Still, the fact that the Swiss watch industry reported a 6.1 per cent growth from 2017 to 2018 in export value denotes that there is a healthy appetite for luxury mechanical watches. A luxury mechanical watch is still constructed (or at least finished) by hand and represents an antithesis to today’s fast-paced world where instant gratification is king. It’s a celebration of human endeavour and ingenuity, and is the ultimate representation of the tenacity and determination required to master this feat of micro-engineering.
Nowhere is this more apparent than at German watchmaker A Lange & Söhne, whose timepieces epitomise the fine tenets of haute horlogerie. True to its German heritage, the watchmaker lavishes an inordinate amount of attention and time on every timepiece it produces. This begins at the conceptualisation process, where it can spend years on research and development on its high complication and ‘simpler’ timepieces. The process of production, assembling and polishing is not straightforward either: each component, whether it can be seen or not, is polished and finished to exacting standards. A Lange & Söhne is also renowned for another technique called double assembly, where it disassembles and reassembles a movement to ensure utmost accuracy.
In order to truly understand what goes into the making of its watches, we were invited to the biannual A Lange & Söhne Connoisseur’s Akademie in Como Point Yamu, Phuket. Once every couple of years, the Saxon watchmaker jets its clients and press members to a luxury resort for a mini holiday – oops, sorry, for a brand immersion via educational workshops to find out what goes into making an A Lange & Söhne timepiece and why it commands the prices, value and respect it does.

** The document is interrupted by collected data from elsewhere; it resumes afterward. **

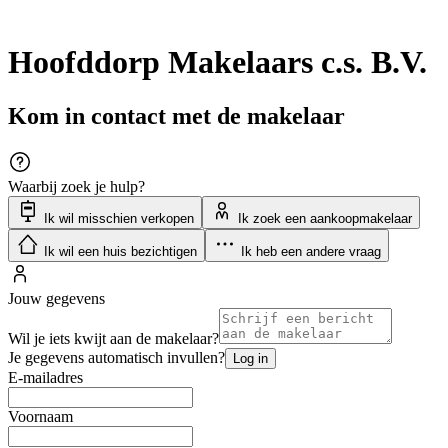
Hoofddorp Makelaars c.s. B.V.
Kom in contact met de makelaar
Waarbij zoek je hulp?
Ik wil misschien verkopen
Ik zoek een aankoopmakelaar
Ik wil een huis bezichtigen
Ik heb een andere vraag
Jouw gegevens
Wil je iets kwijt aan de makelaar?
Je gegevens automatisch invullen?
Log in
E-mailadres
Voornaam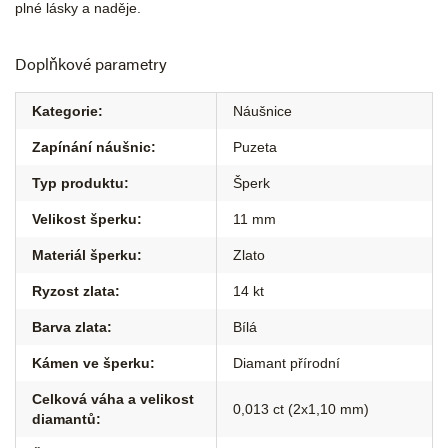
plné lásky a naděje.
Doplňkové parametry
Kategorie
:
Náušnice
Zapínání náušnic
:
Puzeta
Typ produktu
:
Šperk
Velikost šperku
:
11 mm
Materiál šperku
:
Zlato
Ryzost zlata
:
14 kt
Barva zlata
:
Bílá
Kámen ve šperku
:
Diamant přírodní
Celková váha a velikost
0,013 ct (2x1,10 mm)
diamantů
:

We’re given a simple Eta 6498-1 movement to assemble, guided every step of the way by Robert Hoffman, head of A Lange & Söhne’s Zeitwerk department. There are merely 18 to 20 components that we need to precisely put into place, compared to the 400+ components in the Zeitwerk, but there’s a palpable sense of frustration (and ultimate victory) in the room – I can hear unsavoury words being uttered by some of my fellow students, and at any point in time, there are at least three hands up in the air, asking Hoffman for assistance. The task requires not just a steady hand, but also a lot of patience, dexterity, and dare I say, artistic skill.
While I managed to get my movement to tick (with lots of help, of course), the two-hour process reminded me that producing a luxury mechanical watch involves quality, precision and determination. After all, as Hoffman reminds us, if anyone could assemble a watch, we’d all be watchmakers. And we’d rather leave that to the experts at A Lange & Söhne.